» TASK TO COMPLETE: Would you please transcribe the records below exactly, leaving out the pictures?

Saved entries
________

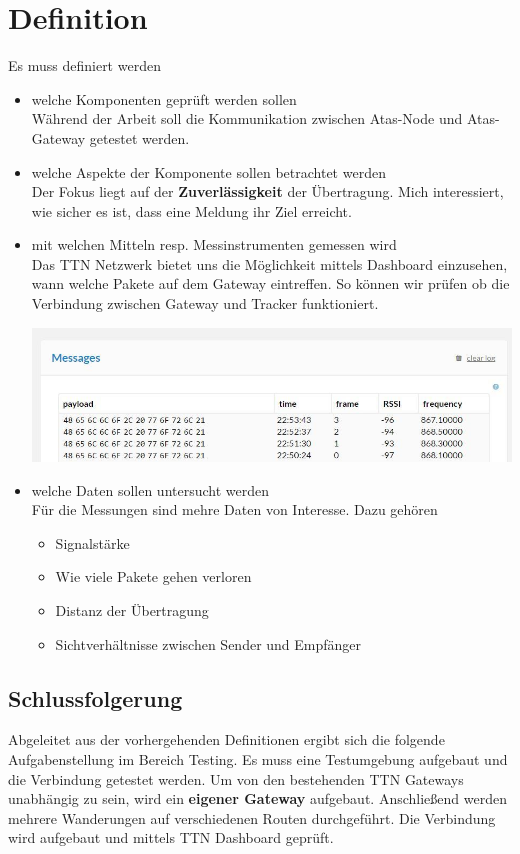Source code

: \documentclass[11pt,english,german]{report}
\theoremstyle{definition}
\begin{document}
\section{Definition}
Es muss definiert werden
\begin{itemize}
	\item welche Komponenten geprüft werden sollen\\[0.3cm]
	Während der Arbeit soll die Kommunikation zwischen Atas-Node und Atas-Gateway getestet werden.
	\item welche Aspekte der Komponente sollen betrachtet werden\\[0.3cm]
	Der Fokus liegt auf der \textbf{Zuverlässigkeit} der Übertragung. Mich interessiert, wie sicher es ist, dass eine Meldung ihr Ziel erreicht. 
	\item mit welchen Mitteln resp. Messinstrumenten gemessen wird\\[0.3cm]
	Das TTN Netzwerk bietet uns die Möglichkeit mittels Dashboard einzusehen, wann welche Pakete auf dem Gateway eintreffen. So können wir prüfen ob die Verbindung zwischen Gateway und Tracker funktioniert.\bigskip
	
	\begin{minipage}{\linewidth}
		\centering
		\includegraphics[width=\linewidth]{img/ttn_messages}
	\end{minipage}
	
	\item welche Daten sollen untersucht werden\\[0.3cm]
	Für die Messungen sind mehre Daten von Interesse. Dazu gehören 
	\begin{itemize}
		\item Signalstärke
		\item Wie viele Pakete gehen verloren
		\item Distanz der Übertragung
		\item Sichtverhältnisse zwischen Sender und Empfänger
	\end{itemize}
\end{itemize}

\subsection{Schlussfolgerung}
Abgeleitet aus der vorhergehenden Definitionen ergibt sich die folgende Aufgabenstellung im Bereich Testing. Es muss eine Testumgebung aufgebaut und die Verbindung getestet werden. Um von den bestehenden TTN Gateways unabhängig zu sein, wird ein \textbf{eigener Gateway} aufgebaut. Anschließend werden mehrere Wanderungen auf verschiedenen Routen durchgeführt. Die Verbindung wird aufgebaut und mittels TTN Dashboard geprüft.
\end{document}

________

» TASK OUTPUT:
Source code

: \documentclass[11pt,english,german]{report}
\theoremstyle{definition}
\begin{document}
\section{Definition}
Es muss definiert werden
\begin{itemize}
	\item welche Komponenten geprüft werden sollen\\[0.3cm]
	Während der Arbeit soll die Kommunikation zwischen Atas-Node und Atas-Gateway getestet werden.
	\item welche Aspekte der Komponente sollen betrachtet werden\\[0.3cm]
	Der Fokus liegt auf der \textbf{Zuverlässigkeit} der Übertragung. Mich interessiert, wie sicher es ist, dass eine Meldung ihr Ziel erreicht. 
	\item mit welchen Mitteln resp. Messinstrumenten gemessen wird\\[0.3cm]
	Das TTN Netzwerk bietet uns die Möglichkeit mittels Dashboard einzusehen, wann welche Pakete auf dem Gateway eintreffen. So können wir prüfen ob die Verbindung zwischen Gateway und Tracker funktioniert.\bigskip
	
	\begin{minipage}{\linewidth}
		\centering
		\includegraphics[width=\linewidth]{img/ttn_messages}
	\end{minipage}
	
	\item welche Daten sollen untersucht werden\\[0.3cm]
	Für die Messungen sind mehre Daten von Interesse. Dazu gehören 
	\begin{itemize}
		\item Signalstärke
		\item Wie viele Pakete gehen verloren
		\item Distanz der Übertragung
		\item Sichtverhältnisse zwischen Sender und Empfänger
	\end{itemize}
\end{itemize}

\subsection{Schlussfolgerung}
Abgeleitet aus der vorhergehenden Definitionen ergibt sich die folgende Aufgabenstellung im Bereich Testing. Es muss eine Testumgebung aufgebaut und die Verbindung getestet werden. Um von den bestehenden TTN Gateways unabhängig zu sein, wird ein \textbf{eigener Gateway} aufgebaut. Anschließend werden mehrere Wanderungen auf verschiedenen Routen durchgeführt. Die Verbindung wird aufgebaut und mittels TTN Dashboard geprüft.
\end{document}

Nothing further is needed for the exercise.